Bueno, lo que estaba haciendo también era una especie de entrenamiento, un entrenamiento para controlar su energía. Tras evolucionar, su maná se transformó en el mejor feram, y su control sobre esta nueva energía no era tan bueno como su control sobre su maná. Por eso necesitaba algo de entrenamiento para volver a su anterior nivel de control de energía.
—¿D-De verdad tengo que venir? —preguntó Isabella. Estaba ocupada observando el cadáver del monstruo cuando Souta la llamó.
—Sí, puede que encontremos algo que te interese. Personalmente, creo que este lugar no es una simple guarida de monstruos. Sentí ligeras fluctuaciones de energía debajo de él —le dijo Souta.
—Pero ¿y si es solo un monstruo poderoso? No podré ayudarte… —dijo Isabella.
—No te preocupes por eso. Si vas a descubrir cosas desconocidas, es mejor traer a alguien que sepa muchas cosas… —dijo Souta con una sonrisa.
—Pero yo no sé muchas cosas… —dijo Isabella, inclinando la cabeza.
—Sí, pero de lo que hablo es del conocimiento sobre la creación de pociones que tienes en la cabeza —dijo Souta, señalando su cabeza.
—¿Qué tiene que ver esto con la creación de pociones? —preguntó Isabella con expresión confusa.
—Para crear una poción, hay que conocer muchas hierbas y monstruos. No solo eso, a veces una poción rara necesita productos químicos naturales y minerales de alta calidad como ingredientes. Un maestro de pociones conoce las características de cada ingrediente y también sabe cómo afectará al cuerpo de una persona. ¿Es dañino o beneficioso? También saben lo que ocurrirá al combinar un ingrediente con otro… —le explicó Souta lo genial que era un maestro de pociones. De hecho, solo estaba describiendo las hazañas de Isabella en el juego.
Al final, Isabella asintió. Ni siquiera entendía por qué le estaba contando todo aquello. «¿De verdad esto está relacionado con la creación de pociones o no?». Bueno, decidió creer a Souta, ya que no tenía ninguna razón para mentirle o engañarla.
Pero… como mínimo… quería entender lo que estaba diciendo.
Souta miró a Isabella y a las cinco personas que había traído. —Empecemos la búsqueda. Síganme en silencio —dijo con una expresión seria.
Dos de las cinco personas eran expertas en otros campos. Sabían muchas cosas sobre este mundo y podían entender los idiomas de diferentes mundos. Souta los trajo consigo porque sabía que sus conocimientos eran importantes.
Las tres personas restantes eran expertas en combate. Eran luchadores experimentados que tenían el poder de un aventurero de Rango D en el Imperium.

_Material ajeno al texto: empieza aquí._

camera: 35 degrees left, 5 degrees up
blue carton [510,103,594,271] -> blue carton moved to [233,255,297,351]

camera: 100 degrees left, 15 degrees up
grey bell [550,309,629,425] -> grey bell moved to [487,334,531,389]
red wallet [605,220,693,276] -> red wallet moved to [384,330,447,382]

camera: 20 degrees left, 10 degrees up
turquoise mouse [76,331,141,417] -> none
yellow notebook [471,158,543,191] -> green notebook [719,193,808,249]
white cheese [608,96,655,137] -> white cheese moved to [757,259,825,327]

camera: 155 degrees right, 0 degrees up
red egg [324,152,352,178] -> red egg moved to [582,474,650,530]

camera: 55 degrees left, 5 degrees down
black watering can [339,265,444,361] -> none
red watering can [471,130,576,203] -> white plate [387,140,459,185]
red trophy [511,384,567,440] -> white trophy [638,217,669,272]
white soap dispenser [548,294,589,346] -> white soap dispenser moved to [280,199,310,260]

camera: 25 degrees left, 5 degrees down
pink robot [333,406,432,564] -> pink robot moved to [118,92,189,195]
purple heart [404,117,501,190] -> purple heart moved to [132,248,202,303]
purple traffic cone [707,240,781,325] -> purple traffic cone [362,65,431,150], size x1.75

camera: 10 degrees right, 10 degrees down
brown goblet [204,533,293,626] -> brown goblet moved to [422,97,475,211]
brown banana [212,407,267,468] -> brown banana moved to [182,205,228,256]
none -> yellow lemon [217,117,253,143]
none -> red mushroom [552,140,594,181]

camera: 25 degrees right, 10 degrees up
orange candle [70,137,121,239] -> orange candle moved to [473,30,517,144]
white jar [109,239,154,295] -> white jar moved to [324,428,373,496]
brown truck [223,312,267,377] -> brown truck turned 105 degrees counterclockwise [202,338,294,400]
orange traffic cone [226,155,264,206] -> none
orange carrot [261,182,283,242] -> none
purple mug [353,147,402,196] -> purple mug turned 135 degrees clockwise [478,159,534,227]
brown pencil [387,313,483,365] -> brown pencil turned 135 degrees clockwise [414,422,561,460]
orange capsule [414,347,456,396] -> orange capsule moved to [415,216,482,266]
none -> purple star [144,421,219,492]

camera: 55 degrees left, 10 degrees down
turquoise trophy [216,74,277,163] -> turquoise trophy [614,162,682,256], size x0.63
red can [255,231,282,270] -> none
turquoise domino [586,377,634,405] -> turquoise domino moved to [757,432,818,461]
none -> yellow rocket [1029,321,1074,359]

El grupo avanzó y se adentró en la oscura cueva. Todos miraban con cautela a su alrededor, observando todo lo que había en su campo de visión, temerosos de pasar por alto algún detalle importante.
Pulsaron un botón en su equipo de protección, y algunas partes del mismo emitieron luces que resolvieron su problema.
A Souta no le importaban sus luces. Tenía el rasgo Visión Nocturna, así que podía ver con claridad en cualquier lugar oscuro.